Le génie, c’est le département R&D que la matrice ne pourrait jamais se permettre de doter en personnel. Dieu met une idée dans l’esprit d’un homme et la matrice attend patiemment devant la porte de l’atelier.

Ils nous ont répété tout cela à maintes reprises.

Westworld nous a dit que les hôtes finiraient par devenir indiscernables des invités et que la seule question était de savoir ce qui se passerait lorsqu’ils s’en rendraient compte.

Les Femmes de Stepford nous a dit que les remplaçants seraient plus agréables, plus dociles, plus doués pour simuler l’humanité en surface que les humains réels, et que cela serait considéré comme une amélioration par ceux qui dirigent le système.

The Truman Show nous a montré que tout ce monde artificiel serait entretenu à grands frais simplement pour y garder une seule personne réelle, jouant le rôle de sa vie devant des spectateurs qu’elle ne pouvait pas voir.

Terminator nous a montré que l’objectif stratégique principal de la machine, une fois qu’elle aurait atteint une intelligence suffisante, serait la gestion de la population humaine comme un problème de ressources.

La prophétie n’est pas un avertissement.

La prophétie, c’est le menu. Le spectacle a déjà été joué, les résultats catalogués, les variables cartographiées, et ce qui apparaît comme une révélation pour une génération n’est qu’une rediffusion pour ceux qui regardent depuis l’extérieur de l’enceinte.

Le blé et l’ivraie se séparent d’eux-mêmes. Ceux qui se réveillent, qui se réveillent vraiment, pas seulement face au système bancaire ou au cycle de l’actualité, mais face à la réalité des proportions, à la texture réelle du monde qui les entoure, ceux-là s’identifient eux-mêmes. Ils sont notés.

Ceux qui restent endormis paient leur dîme à temps, vivent confortablement et meurent au sein de l’histoire qu’on leur a donnée.

Les deux issues sont utiles à la machine.

C’est ce qu’il y a de plus froid dans tout ça.

Votre docilité et votre rébellion sont toutes deux comptabilisées dans le tableur.

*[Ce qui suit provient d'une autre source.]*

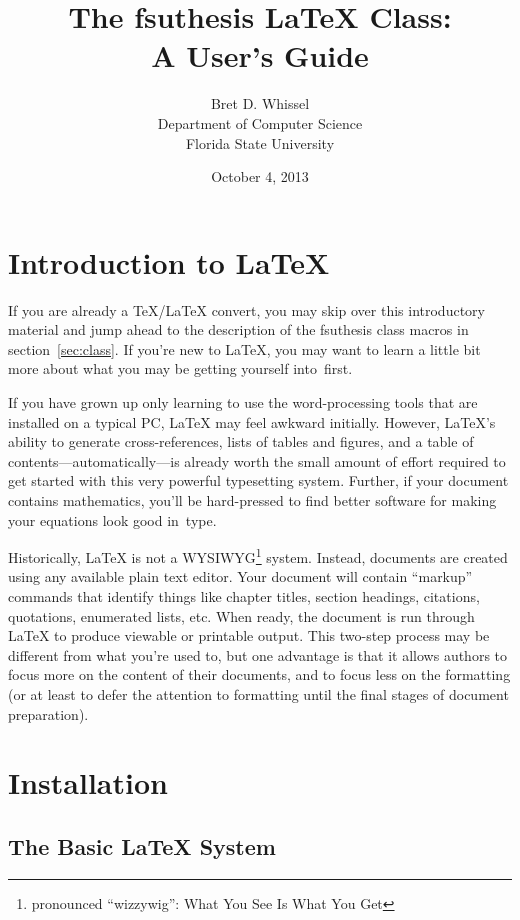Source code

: \documentclass[11pt,letterpaper]{ltxdockit}[2011/03/25]
\title{The \textsf{fsuthesis} \LaTeX{} Class:\\
  A User's Guide}
\author{Bret D. Whissel\\Department of Computer Science\\Florida State University}
\date{October 4, 2013}
\newcommand*{\acro}[1]{{\small\textsc{#1}}}
\newcommand*{\pkg}[1]{\textsf{#1}}
\newcommand*{\fsuth}{\pkg{fsuthesis}}
\renewcommand{\-}{\discretionary{}{}{}}
\begin{document}
\maketitle

\tableofcontents

\section{Introduction to \LaTeX}
\label{sec:intro}

If you are already a \TeX/\LaTeX{} convert, you may skip over this
introductory material and jump ahead to the description of the
\fsuth{} class macros in section~\ref{sec:class}.  If you're new to
\LaTeX, you may want to learn a little bit more about what you may be
getting yourself into~first.

If you have grown up only learning to use the word-processing tools
that are installed on a typical PC, \LaTeX{} may feel awkward
initially.  However, \LaTeX's ability to generate cross-references,
lists of tables and figures, and a table of
contents---automatically---is already worth the small amount of effort
required to get started with this very powerful typesetting system.
Further, if your document contains mathematics, you'll be hard-pressed
to find better software for making your equations look good in~type.

Historically, \LaTeX{} is not a \acro{WYSIWYG}\footnote{pronounced
  ``wizzywig'': What You See Is What You Get} system.  Instead,
documents are created using any available plain text editor.  Your
document will contain ``markup'' commands that identify things like
chapter titles, section headings, citations, quotations, enumerated
lists, etc.  When ready, the document is run through \LaTeX{} to
produce viewable or printable output.  This two-step process may be
different from what you're used to, but one advantage is that it
allows authors to focus more on the content of their documents, and to
focus less on the formatting (or at least to defer the attention to
formatting until the final stages of document preparation).

\section{Installation}%
%
\label{sec:install}

\subsection{The Basic \LaTeX{} System}
\end{document}
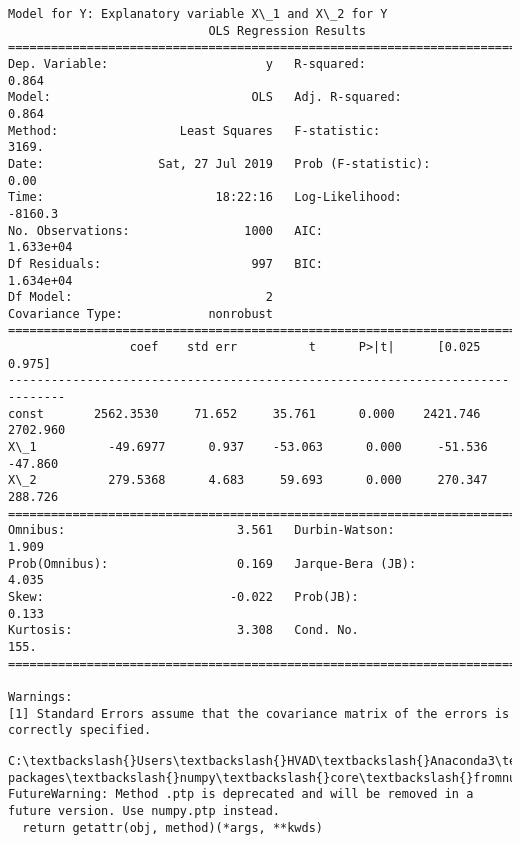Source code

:\documentclass[11pt]{article}
\begin{document}
    \begin{Verbatim}[commandchars=\\\{\}]
Model for Y: Explanatory variable X\_1 and X\_2 for Y
                            OLS Regression Results                            
==============================================================================
Dep. Variable:                      y   R-squared:                       0.864
Model:                            OLS   Adj. R-squared:                  0.864
Method:                 Least Squares   F-statistic:                     3169.
Date:                Sat, 27 Jul 2019   Prob (F-statistic):               0.00
Time:                        18:22:16   Log-Likelihood:                -8160.3
No. Observations:                1000   AIC:                         1.633e+04
Df Residuals:                     997   BIC:                         1.634e+04
Df Model:                           2                                         
Covariance Type:            nonrobust                                         
==============================================================================
                 coef    std err          t      P>|t|      [0.025      0.975]
------------------------------------------------------------------------------
const       2562.3530     71.652     35.761      0.000    2421.746    2702.960
X\_1          -49.6977      0.937    -53.063      0.000     -51.536     -47.860
X\_2          279.5368      4.683     59.693      0.000     270.347     288.726
==============================================================================
Omnibus:                        3.561   Durbin-Watson:                   1.909
Prob(Omnibus):                  0.169   Jarque-Bera (JB):                4.035
Skew:                          -0.022   Prob(JB):                        0.133
Kurtosis:                       3.308   Cond. No.                         155.
==============================================================================

Warnings:
[1] Standard Errors assume that the covariance matrix of the errors is correctly specified.

    \end{Verbatim}

    \begin{Verbatim}[commandchars=\\\{\}]
C:\textbackslash{}Users\textbackslash{}HVAD\textbackslash{}Anaconda3\textbackslash{}lib\textbackslash{}site-packages\textbackslash{}numpy\textbackslash{}core\textbackslash{}fromnumeric.py:52: FutureWarning: Method .ptp is deprecated and will be removed in a future version. Use numpy.ptp instead.
  return getattr(obj, method)(*args, **kwds)

    \end{Verbatim}
\end{document}
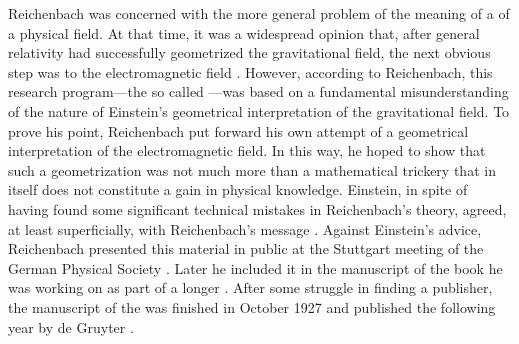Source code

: \documentclass[submitted]{article}
\newcommand{\PRZL}{\citetitle{Reichenbach1928}\xspace}
\begin{document}
Reichenbach was concerned with the more general problem of the meaning of a  of a physical field. At that time, it was a widespread opinion that, after general relativity had successfully geometrized the gravitational field, the next obvious step was to  the electromagnetic field . However, according to Reichenbach, this research program---the so called \uftp {}---was based on a fundamental misunderstanding of the nature of Einstein's geometrical interpretation of the gravitational field. To prove his point, Reichenbach put forward his own attempt of a geometrical interpretation of the electromagnetic field. In this way, he hoped to show that such a geometrization was not much more than a mathematical trickery that in itself does not constitute a gain in physical knowledge. Einstein, in spite of having found some significant technical mistakes in Reichenbach's theory, agreed, at least superficially, with Reichenbach's  message \citep{Lehmkuhl2014}. Against Einstein's advice, Reichenbach presented this material in public at the Stuttgart meeting of the German Physical Society \citep{Reichenbach1926d}. Later he included it in the manuscript of the book he was working on as part of a longer \Ap. After some struggle in finding a publisher, the manuscript of the \PRZL was finished in October 1927 and published the following year by de Gruyter \citep[044-06-25]{HR}.
\end{document}
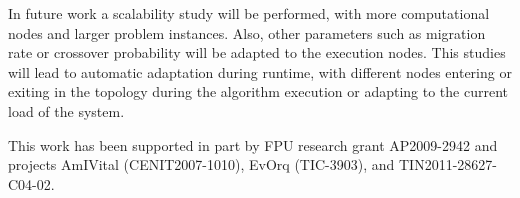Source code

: In future work a scalability study will be performed, with more computational nodes and larger problem instances. Also, other parameters such as migration rate or crossover probability will be adapted to the execution nodes. This studies will lead to automatic adaptation during runtime, with different nodes entering or exiting in the topology during the algorithm execution or adapting to the current load of the system.



\begin{acknowledgements}
This work has been supported in part by FPU research grant AP2009-2942 and projects AmIVital (CENIT2007-1010), EvOrq (TIC-3903), and TIN2011-28627-C04-02.
\end{acknowledgements}


 






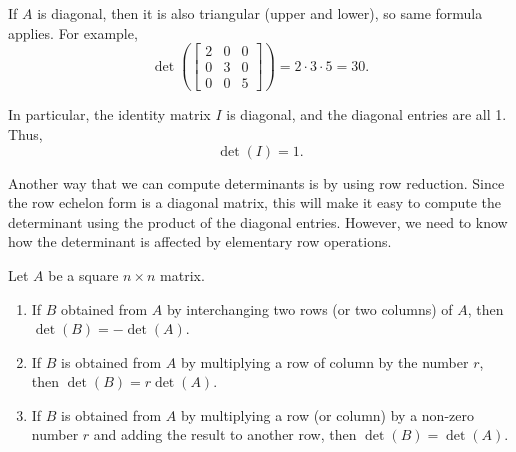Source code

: \documentclass{ximera}
\begin{document}
If $A$ is diagonal, then it is also triangular (upper and lower), so same formula applies.  For example,
\begin{equation*}
    \det 
    \left(
        \begin{bmatrix}
            2 & 0 & 0 \\
            0 & 3 & 0 \\
            0 & 0 & 5
        \end{bmatrix}
    \right)
    = 2 \cdot 3 \cdot 5 = 30 .
\end{equation*}

In particular, the identity matrix $I$ is diagonal, and the diagonal entries are all 1.  Thus,
\begin{equation*}
    \det(I) = 1 .
\end{equation*}

Another way that we can compute determinants is by using row reduction. Since the row echelon form is a diagonal matrix, this will make it easy to compute the determinant using the product of the diagonal entries. However, we need to know how the determinant is affected by elementary row operations.

\begin{theorem}
    \label{detElem}
    Let $A$ be a square $n\times n$ matrix. 
    \begin{enumerate}
        \item If $B$ obtained from $A$ by interchanging two rows (or two columns) of $A$, then $\det(B) = -\det(A)$.
        \item If $B$ is obtained from $A$ by multiplying a row of column by the number $r$, then $\det(B) = r\det(A)$.
        \item If $B$ is obtained from $A$ by multiplying a row (or column) by a non-zero number $r$ and adding the result to another row, then $\det(B) = \det(A)$.
    \end{enumerate}
\end{theorem} 
\end{document}
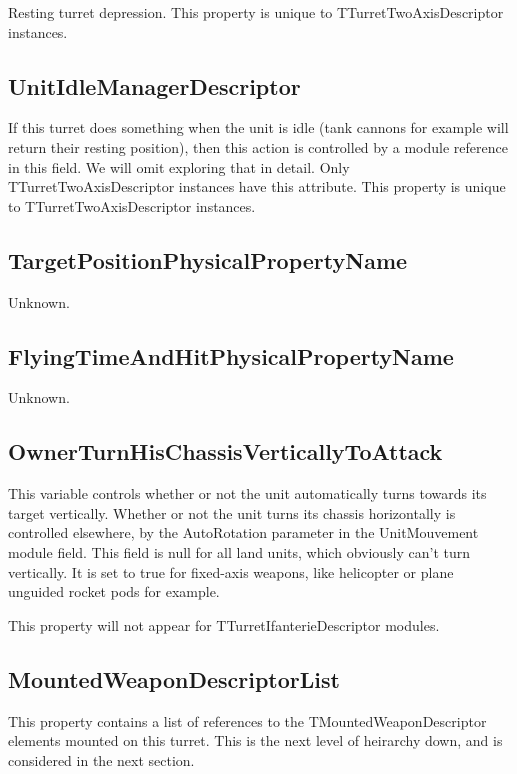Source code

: \documentclass{article}
\begin{document}
Resting turret depression. This property is unique to TTurretTwoAxisDescriptor instances.

\subsection{UnitIdleManagerDescriptor}

If this turret does something when the unit is idle (tank cannons for example will return their resting position), then this action is controlled by a module reference in this field. We will omit exploring that in detail. Only TTurretTwoAxisDescriptor instances have this attribute. This property is unique to TTurretTwoAxisDescriptor instances.

\subsection{TargetPositionPhysicalPropertyName}

Unknown.

\subsection{FlyingTimeAndHitPhysicalPropertyName}

Unknown.

\subsection{OwnerTurnHisChassisVerticallyToAttack}

This variable controls whether or not the unit automatically turns towards its target vertically. Whether or not the unit turns its chassis horizontally is controlled elsewhere, by the AutoRotation parameter in the UnitMouvement module field. This field is null for all land units, which obviously can't turn vertically. It is set to true for fixed-axis weapons, like helicopter or plane unguided rocket pods for example.

This property will not appear for TTurretIfanterieDescriptor modules.

\subsection{MountedWeaponDescriptorList}

This property contains a list of references to the TMountedWeaponDescriptor elements mounted on this turret. This is the next level of heirarchy down, and is considered in the next section.
\end{document}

La seule action qui intéresse véritablement la machine est celle qu’elle ne peut pas prédire, l’idée venue de Dieu lui-même qui arrive chez un homme trop têtu, trop pauvre ou trop en colère pour avoir été entièrement traité par le système.

Alors tu restes productif. Tu restes créatif. Tu paies ce que tu dois et tu protèges ce que tu peux, et tu traites la PNJ au guichet avec une chaleur sincère, car elle n’est pas l’architecte et ton mépris te coûte plus cher qu’à elle.

Et tu continues à construire.

Car c’est la seule chose que la machine attend encore.

Et la seule chose qu’elle ne peut pas faire elle-même.